Look below for the line with "cy_px: -270", then repeat it and all lines after it, exactly, minus any pictures.

Collected data
------------------------------------------------

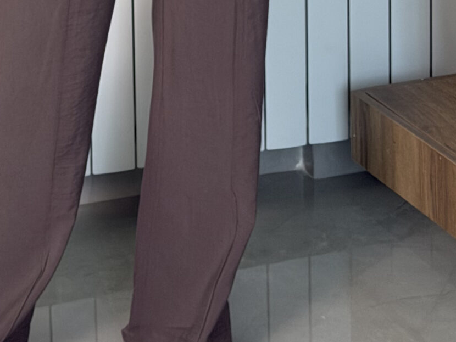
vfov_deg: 9.5
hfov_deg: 13.3
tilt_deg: -9.3
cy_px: -270
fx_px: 1950
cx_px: 115
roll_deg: +1.5
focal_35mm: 148
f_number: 1.78
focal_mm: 6.76
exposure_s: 1/100
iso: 80
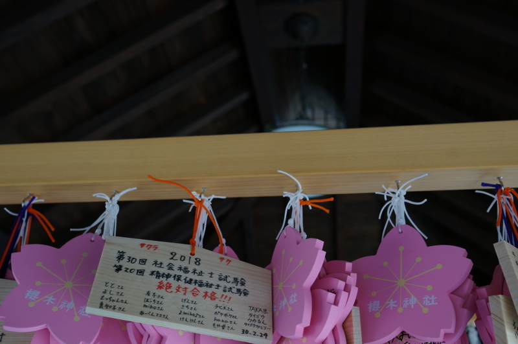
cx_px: 259
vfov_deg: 36.8
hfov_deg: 53.2
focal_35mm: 36
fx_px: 517
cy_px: 172
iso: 250
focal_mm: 24
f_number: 4
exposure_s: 1/160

------------------------------------------------

ANSWER TO THE PROBLEM →
cy_px: -270
fx_px: 1950
cx_px: 115
roll_deg: +1.5
focal_35mm: 148
f_number: 1.78
focal_mm: 6.76
exposure_s: 1/100
iso: 80
cx_px: 259
vfov_deg: 36.8
hfov_deg: 53.2
focal_35mm: 36
fx_px: 517
cy_px: 172
iso: 250
focal_mm: 24
f_number: 4
exposure_s: 1/160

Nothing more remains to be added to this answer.